[DATA TO PROCESS]

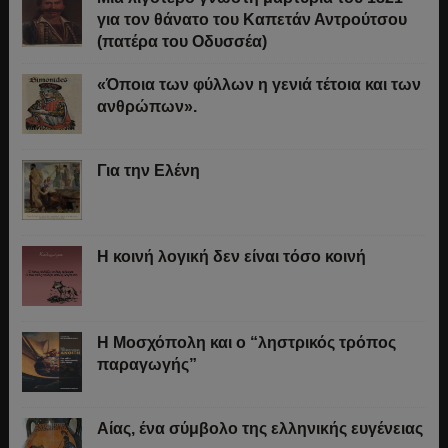
για τον θάνατο του Καπετάν Αντρούτσου
(πατέρα του Οδυσσέα)
«Όποια των φύλλων η γενιά τέτοια και των
ανθρώπων».
Για την Ελένη
Η κοινή λογική δεν είναι τόσο κοινή
Η Μοσχόπολη και ο “ληστρικός τρόπος
παραγωγής”
Αίας, ένα σύμβολο της ελληνικής ευγένειας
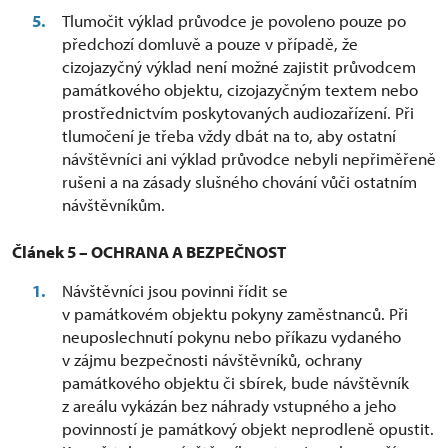
Tlumočit výklad průvodce je povoleno pouze po
předchozí domluvě a pouze v případě, že
cizojazyčný výklad není možné zajistit průvodcem
památkového objektu, cizojazyčným textem nebo
prostřednictvím poskytovaných audiozařízení. Při
tlumočení je třeba vždy dbát na to, aby ostatní
návštěvníci ani výklad průvodce nebyli nepřiměřeně
rušeni a na zásady slušného chování vůči ostatním
návštěvníkům.
Článek 5 – OCHRANA A BEZPEČNOST
Návštěvníci jsou povinni řídit se
v památkovém objektu pokyny zaměstnanců. Při
neuposlechnutí pokynu nebo příkazu vydaného
v zájmu bezpečnosti návštěvníků, ochrany
památkového objektu či sbírek, bude návštěvník
z areálu vykázán bez náhrady vstupného a jeho
povinností je památkový objekt neprodleně opustit.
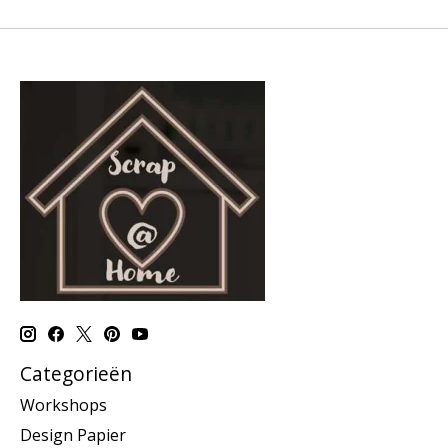
Categorieën
Workshops
Design Papier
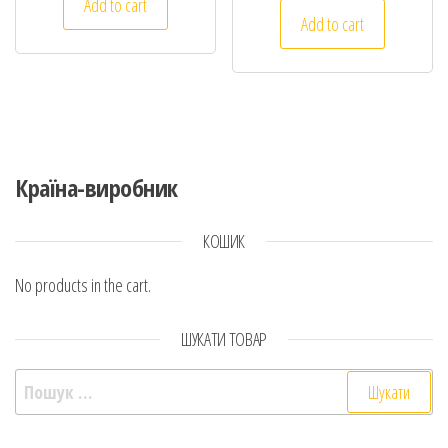
Add to cart
Add to cart
Країна-виробник
КОШИК
No products in the cart.
ШУКАТИ ТОВАР
Пошук:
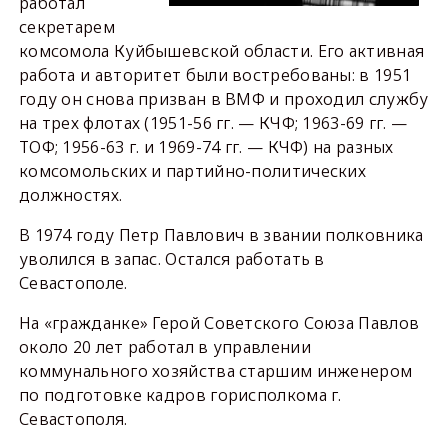
работал
секретарем
комсомола Куйбышевской области. Его активная
работа и авторитет были востребованы: в 1951
году он снова призван в ВМФ и проходил службу
на трех флотах (1951-56 гг. — КЧФ; 1963-69 гг. —
ТОФ; 1956-63 г. и 1969-74 гг. — КЧФ) на разных
комсомольских и партийно-политических
должностях.
В 1974 году Петр Павлович в звании полковника
уволился в запас. Остался работать в
Севастополе.
На «гражданке» Герой Советского Союза Павлов
около 20 лет работал в управлении
коммунального хозяйства старшим инженером
по подготовке кадров горисполкома г.
Севастополя.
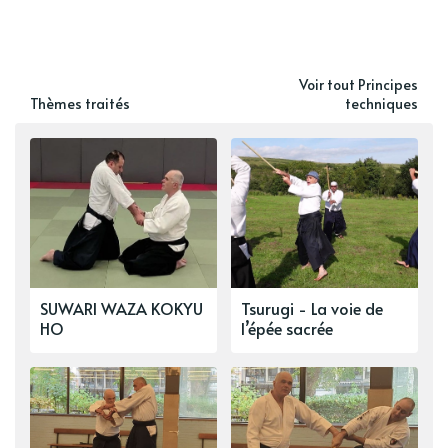
Voir tout Principes
Thèmes traités
techniques
SUWARI WAZA KOKYU
Tsurugi - La voie de
HO
l’épée sacrée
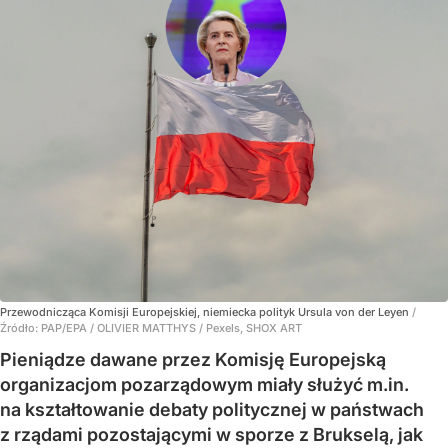
Przewodnicząca Komisji Europejskiej, niemiecka polityk Ursula von der Leyen
/
Źródło:
PAP/EPA
/
OLIVIER MATTHYS / Pexels, SHOX ART
Pieniądze dawane przez Komisję Europejską
organizacjom pozarządowym miały służyć m.in.
na kształtowanie debaty politycznej w państwach
z rządami pozostającymi w sporze z Brukselą, jak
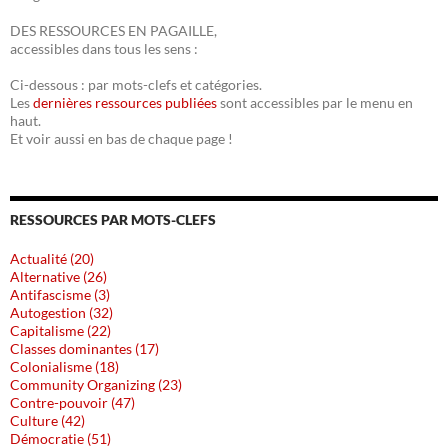
DES RESSOURCES EN PAGAILLE,
accessibles dans tous les sens :
Ci-dessous : par mots-clefs et catégories.
Les
dernières ressources publiées
sont accessibles par le menu en
haut.
Et voir aussi en bas de chaque page !
RESSOURCES PAR MOTS-CLEFS
Actualité (20)
Alternative (26)
Antifascisme (3)
Autogestion (32)
Capitalisme (22)
Classes dominantes (17)
Colonialisme (18)
Community Organizing (23)
Contre-pouvoir (47)
Culture (42)
Démocratie (51)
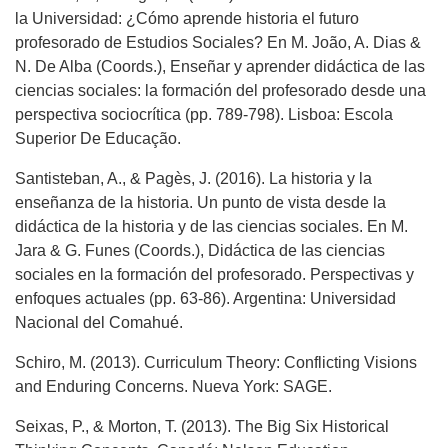
la Universidad: ¿Cómo aprende historia el futuro
profesorado de Estudios Sociales? En M. João, A. Dias &
N. De Alba (Coords.), Enseñar y aprender didáctica de las
ciencias sociales: la formación del profesorado desde una
perspectiva sociocrítica (pp. 789-798). Lisboa: Escola
Superior De Educação.
Santisteban, A., & Pagès, J. (2016). La historia y la
enseñanza de la historia. Un punto de vista desde la
didáctica de la historia y de las ciencias sociales. En M.
Jara & G. Funes (Coords.), Didáctica de las ciencias
sociales en la formación del profesorado. Perspectivas y
enfoques actuales (pp. 63-86). Argentina: Universidad
Nacional del Comahué.
Schiro, M. (2013). Curriculum Theory: Conflicting Visions
and Enduring Concerns. Nueva York: SAGE.
Seixas, P., & Morton, T. (2013). The Big Six Historical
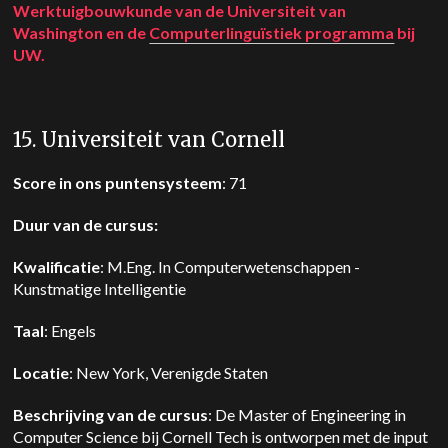
Werktuigbouwkunde van de Universiteit van
Washington en de
Computerlinguïstiek programma
bij
UW.
15. Universiteit van Cornell
Score in ons puntensysteem
: 71
Duur van de cursus:
Kwalificatie
: M.Eng. In Computerwetenschappen -
Kunstmatige Intelligentie
Taal
: Engels
Locatie
: New York, Verenigde Staten
Beschrijving van de cursus
: De Master of Engineering in
Computer Science bij Cornell Tech is ontworpen met de input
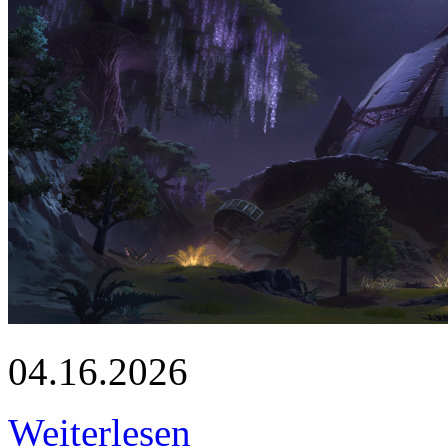
04.16.2026
Weiterlesen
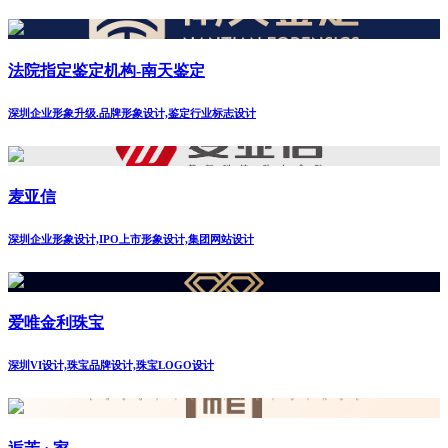
法院指定鉴定机构-南天鉴定
深圳企业形象升级.品牌形象设计,鉴定行业标志设计
麦亚信
深圳企业形象设计,IPO上市形象设计,集团网站设计
爱唯金利珠宝
深圳VI设计,珠宝品牌设计,珠宝LOGO设计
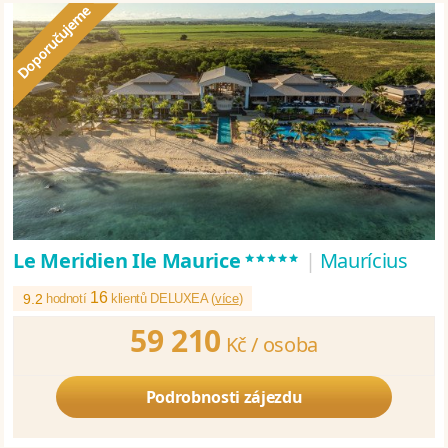
*****
Le Meridien Ile Maurice
|
Maurícius
16
9.2
hodnotí
klientů DELUXEA (
více
)
59 210
Kč /
osoba
Podrobnosti zájezdu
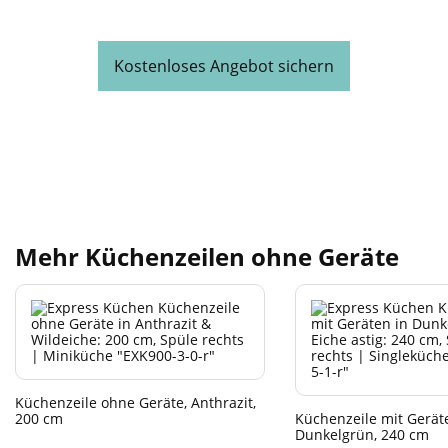
Kostenloses Angebot sichern
Mehr Küchenzeilen ohne Geräte
Küchenzeile ohne Geräte, Anthrazit,
200 cm
Küchenzeile mit Gerät
Dunkelgrün, 240 cm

[/DATA TO PROCESS]

A word-for-word transcript of the entries above is needed, with pictures removed.

WRITTEN SOLUTION:
για τον θάνατο του Καπετάν Αντρούτσου
(πατέρα του Οδυσσέα)
«Όποια των φύλλων η γενιά τέτοια και των
ανθρώπων».
Για την Ελένη
Η κοινή λογική δεν είναι τόσο κοινή
Η Μοσχόπολη και ο “ληστρικός τρόπος
παραγωγής”
Αίας, ένα σύμβολο της ελληνικής ευγένειας
Tlumočit výklad průvodce je povoleno pouze po
předchozí domluvě a pouze v případě, že
cizojazyčný výklad není možné zajistit průvodcem
památkového objektu, cizojazyčným textem nebo
prostřednictvím poskytovaných audiozařízení. Při
tlumočení je třeba vždy dbát na to, aby ostatní
návštěvníci ani výklad průvodce nebyli nepřiměřeně
rušeni a na zásady slušného chování vůči ostatním
návštěvníkům.
Článek 5 – OCHRANA A BEZPEČNOST
Návštěvníci jsou povinni řídit se
v památkovém objektu pokyny zaměstnanců. Při
neuposlechnutí pokynu nebo příkazu vydaného
v zájmu bezpečnosti návštěvníků, ochrany
památkového objektu či sbírek, bude návštěvník
z areálu vykázán bez náhrady vstupného a jeho
povinností je památkový objekt neprodleně opustit.
Categorieën
Workshops
Design Papier
Add to cart
Add to cart
Країна-виробник
КОШИК
No products in the cart.
ШУКАТИ ТОВАР
Пошук:
работал
секретарем
комсомола Куйбышевской области. Его активная
работа и авторитет были востребованы: в 1951
году он снова призван в ВМФ и проходил службу
на трех флотах (1951-56 гг. — КЧФ; 1963-69 гг. —
ТОФ; 1956-63 г. и 1969-74 гг. — КЧФ) на разных
комсомольских и партийно-политических
должностях.
В 1974 году Петр Павлович в звании полковника
уволился в запас. Остался работать в
Севастополе.
На «гражданке» Герой Советского Союза Павлов
около 20 лет работал в управлении
коммунального хозяйства старшим инженером
по подготовке кадров горисполкома г.
Севастополя.
Voir tout Principes
Thèmes traités
techniques
SUWARI WAZA KOKYU
Tsurugi - La voie de
HO
l’épée sacrée
Przewodnicząca Komisji Europejskiej, niemiecka polityk Ursula von der Leyen
/
Źródło:
PAP/EPA
/
OLIVIER MATTHYS / Pexels, SHOX ART
Pieniądze dawane przez Komisję Europejską
organizacjom pozarządowym miały służyć m.in.
na kształtowanie debaty politycznej w państwach
z rządami pozostającymi w sporze z Brukselą, jak
DES RESSOURCES EN PAGAILLE,
accessibles dans tous les sens :
Ci-dessous : par mots-clefs et catégories.
Les
dernières ressources publiées
sont accessibles par le menu en
haut.
Et voir aussi en bas de chaque page !
RESSOURCES PAR MOTS-CLEFS
Actualité (20)
Alternative (26)
Antifascisme (3)
Autogestion (32)
Capitalisme (22)
Classes dominantes (17)
Colonialisme (18)
Community Organizing (23)
Contre-pouvoir (47)
Culture (42)
Démocratie (51)
la Universidad: ¿Cómo aprende historia el futuro
profesorado de Estudios Sociales? En M. João, A. Dias &
N. De Alba (Coords.), Enseñar y aprender didáctica de las
ciencias sociales: la formación del profesorado desde una
perspectiva sociocrítica (pp. 789-798). Lisboa: Escola
Superior De Educação.
Santisteban, A., & Pagès, J. (2016). La historia y la
enseñanza de la historia. Un punto de vista desde la
didáctica de la historia y de las ciencias sociales. En M.
Jara & G. Funes (Coords.), Didáctica de las ciencias
sociales en la formación del profesorado. Perspectivas y
enfoques actuales (pp. 63-86). Argentina: Universidad
Nacional del Comahué.
Schiro, M. (2013). Curriculum Theory: Conflicting Visions
and Enduring Concerns. Nueva York: SAGE.
Seixas, P., & Morton, T. (2013). The Big Six Historical
Werktuigbouwkunde van de Universiteit van
Washington en de
Computerlinguïstiek programma
bij
UW.
15. Universiteit van Cornell
Score in ons puntensysteem
: 71
Duur van de cursus:
Kwalificatie
: M.Eng. In Computerwetenschappen -
Kunstmatige Intelligentie
Taal
: Engels
Locatie
: New York, Verenigde Staten
Beschrijving van de cursus
: De Master of Engineering in
Computer Science bij Cornell Tech is ontworpen met de input
04.16.2026
Weiterlesen
法院指定鉴定机构-南天鉴定
深圳企业形象升级.品牌形象设计,鉴定行业标志设计
麦亚信
深圳企业形象设计,IPO上市形象设计,集团网站设计
爱唯金利珠宝
深圳VI设计,珠宝品牌设计,珠宝LOGO设计
*****
Le Meridien Ile Maurice
|
Maurícius
16
9.2
hodnotí
klientů DELUXEA (
více
)
59 210
Kč /
osoba
Podrobnosti zájezdu
Kostenloses Angebot sichern
Mehr Küchenzeilen ohne Geräte
Küchenzeile ohne Geräte, Anthrazit,
200 cm
Küchenzeile mit Gerät
Dunkelgrün, 240 cm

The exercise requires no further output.